With his swipe at the military brass, Yeltsin appeared to be reminding his unhappy countrymen that he is serious about fighting injustice.
“I am not just dissatisfied, I am indignant over the state of reforms in the army and the general state of the armed forces,” Yeltsin told a special meeting of the Defense Council before announcing that Rodionov and Samsonov had been sacked. Segments of the president’s enraged comments were shown repeatedly on television.
Gen. Igor Sergeyev, the 59-year-old head of strategic rocket forces, was named acting defense minister. However, it was unclear whether he will be retained long in the post that Yeltsin had transformed into a civilian Cabinet appointment in December when he ordered Rodionov to retire and swap his uniform for a suit.
Samsonov was replaced by Col. Gen. Viktor Chechevatov, 52, commander of the Far Eastern military district.
Corruption allegations have permeated almost every ministry of the Yeltsin government. Reports in the Russian media have claimed that Prime Minister Viktor S. Chernomyrdin has amassed as much as $5 billion in personal wealth during his four years in office.

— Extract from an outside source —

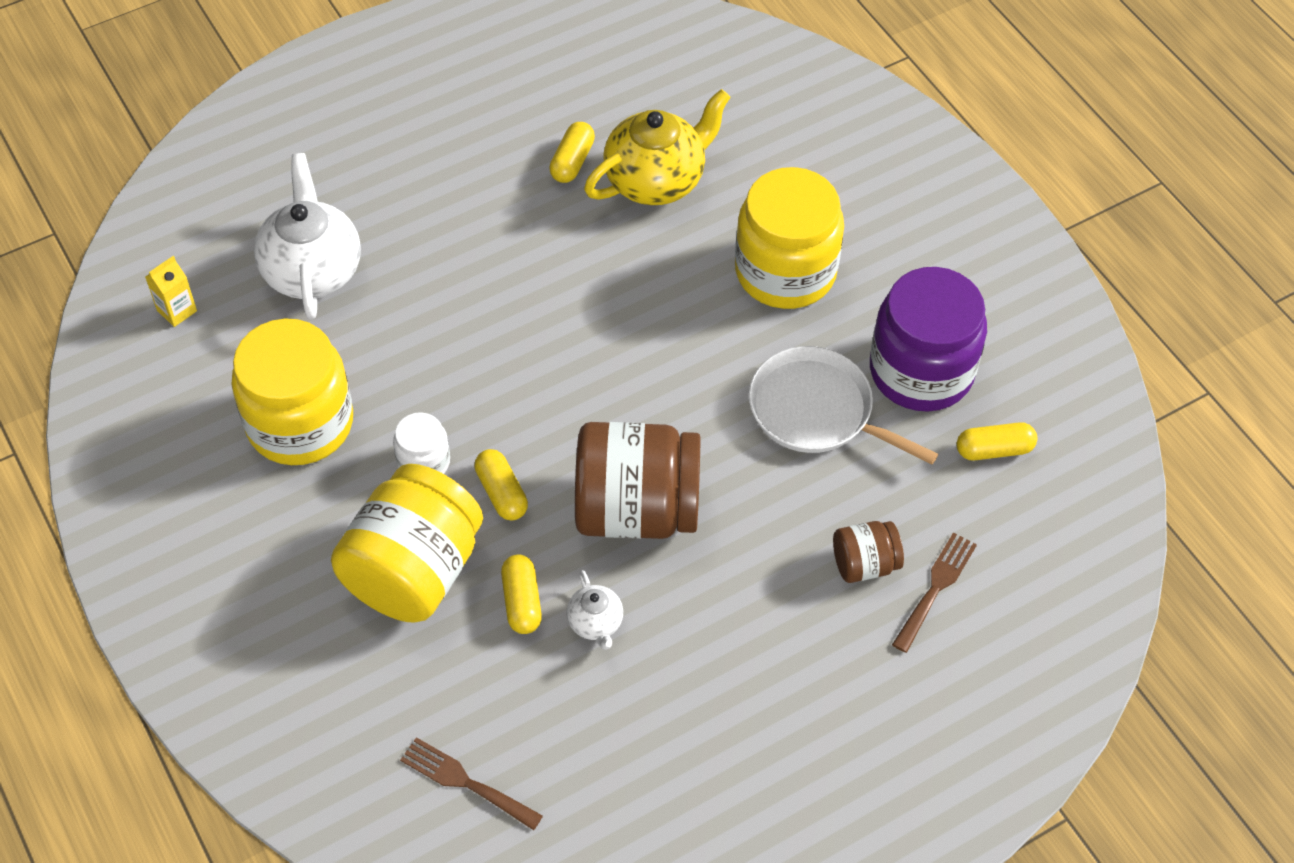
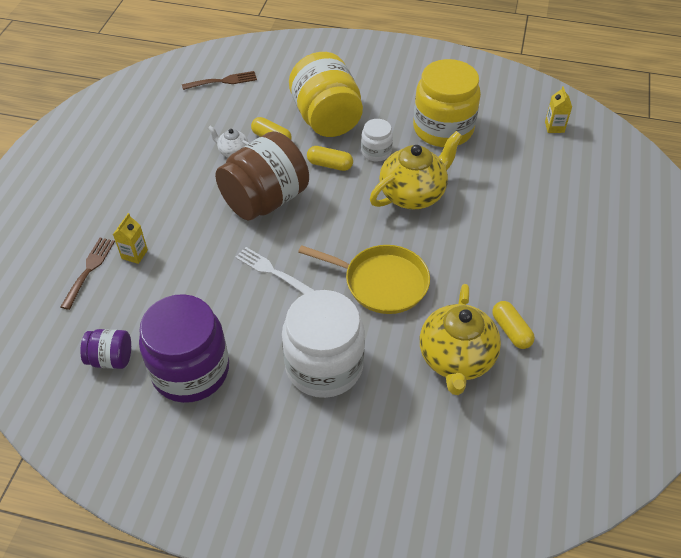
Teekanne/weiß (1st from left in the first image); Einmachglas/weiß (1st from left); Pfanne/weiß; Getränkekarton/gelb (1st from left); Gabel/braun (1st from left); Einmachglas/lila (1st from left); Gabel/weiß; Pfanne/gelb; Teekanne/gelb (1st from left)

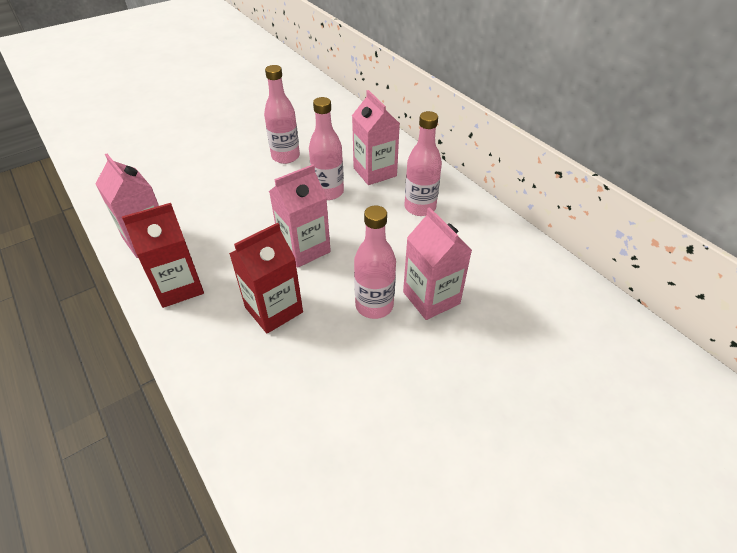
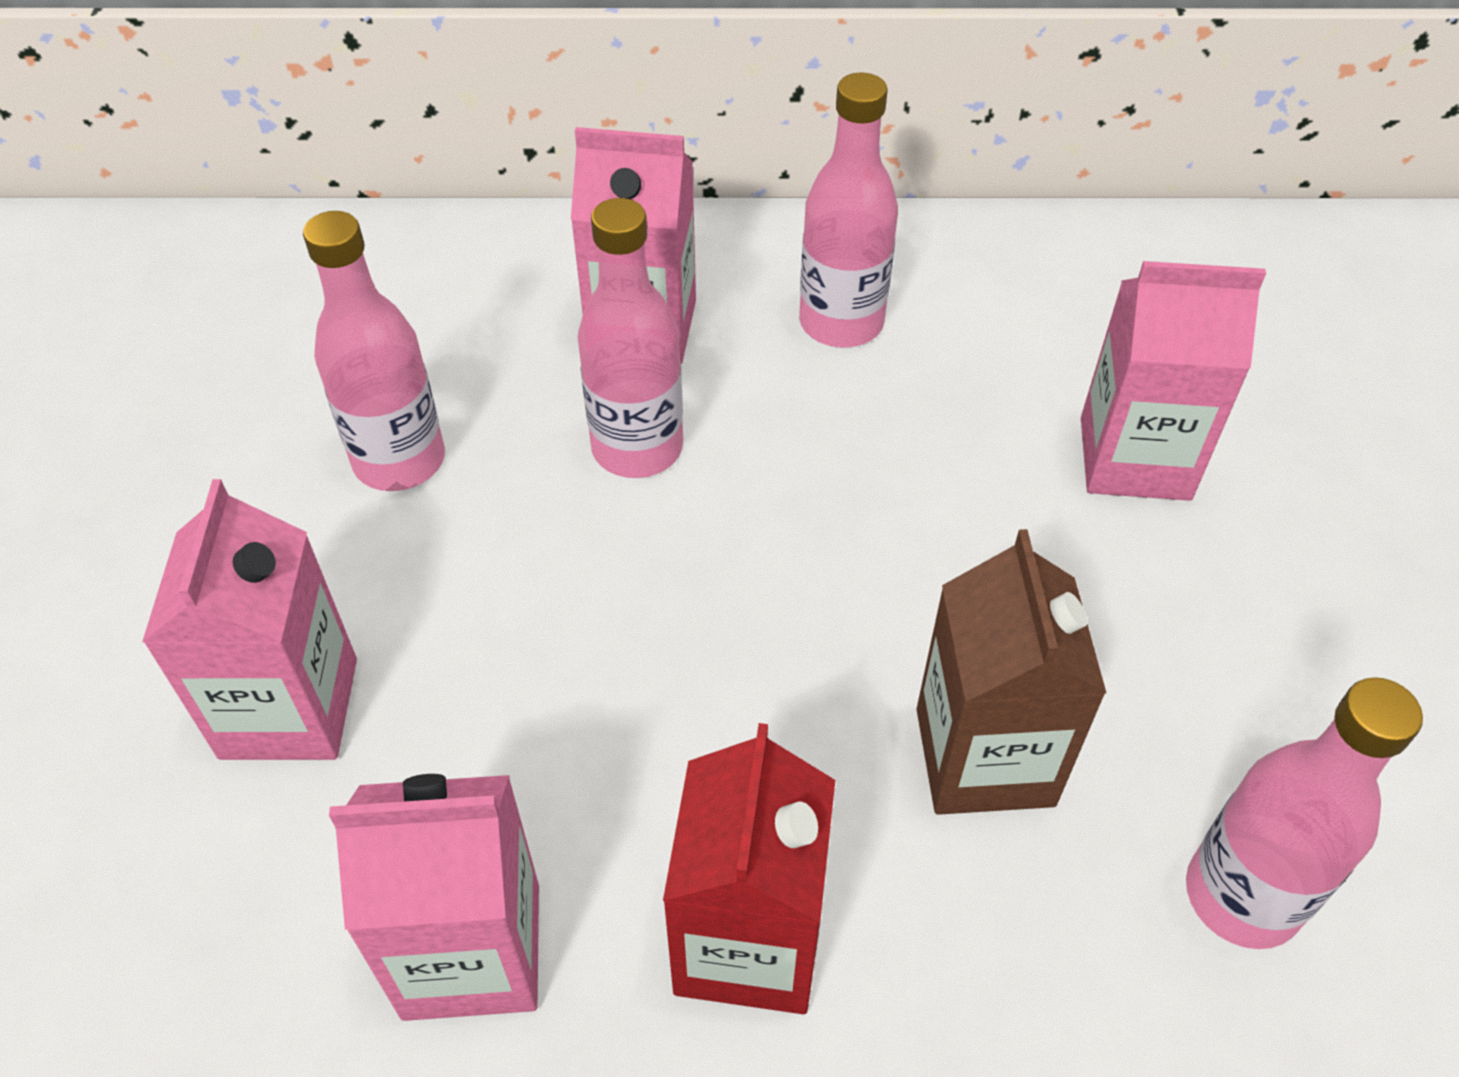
Getränkekarton/braun; Getränkekarton/rosa (1st from left); Flasche/rosa (4th from left)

In March, Yeltsin slashed through the ranks of more than 50 ministerial heads, committee chairmen and agency chiefs to pare down the unwieldy Cabinet. At the same time that he sent a dozen timeservers into retirement, he promoted two popular regional leaders--Nizhny Novgorod Gov. Boris Y. Nemtsov and Samara Mayor Oleg Sysuyev--and made his disliked but effective chief of staff, Anatoly B. Chubais, a first deputy prime minister alongside Nemtsov.
Many were surprised that Rodionov survived the purge two months ago, as Yeltsin had been highly critical of the defense minister.
Rodionov, 60, had vowed to cut 300,000 troops from the 1.7-million-strong army and to streamline combat divisions while providing them with better arms and training. But he quickly fell victim to the naysaying generals of the central command and bitterly fought against funding cutbacks proposed by the reform-minded Defense Council chief, Yuri M. Baturin.
Yeltsin took Baturin’s side in the very public and vitriolic clash between the defense bigwigs in February, warning Rodionov to get serious about reforming the army and to stop “whining.”
On Thursday, Yeltsin reiterated that military spending was to be reduced to no more than 3.5% of GDP by 2000 from its level of more than 5%.
Although the sacking of the two top defense figures won praise from liberal reformers, Yeltsin’s opponents accused him of punishing scapegoats.
Dismissing Rodionov was “a good maneuver to distract public opinion from the failure of military reform in the country,” said retired Gen. Alexander I. Lebed, the outspoken former Security Council chief who has made no secret of his wish to succeed Yeltsin as president.
Communist Party leader Gennady A. Zyuganov also sought political capital from the shake-up by claiming that Yeltsin was blaming Rodionov for the ruinous state of the armed forces “for which he has only himself to blame.”
State funding for the military has declined drastically since the Soviet Union ceased to exist in 1991, and the nearly two-year war Russia waged against secessionist Chechnya destroyed what little was left of the pride, fighting spirit and credibility of the federal army.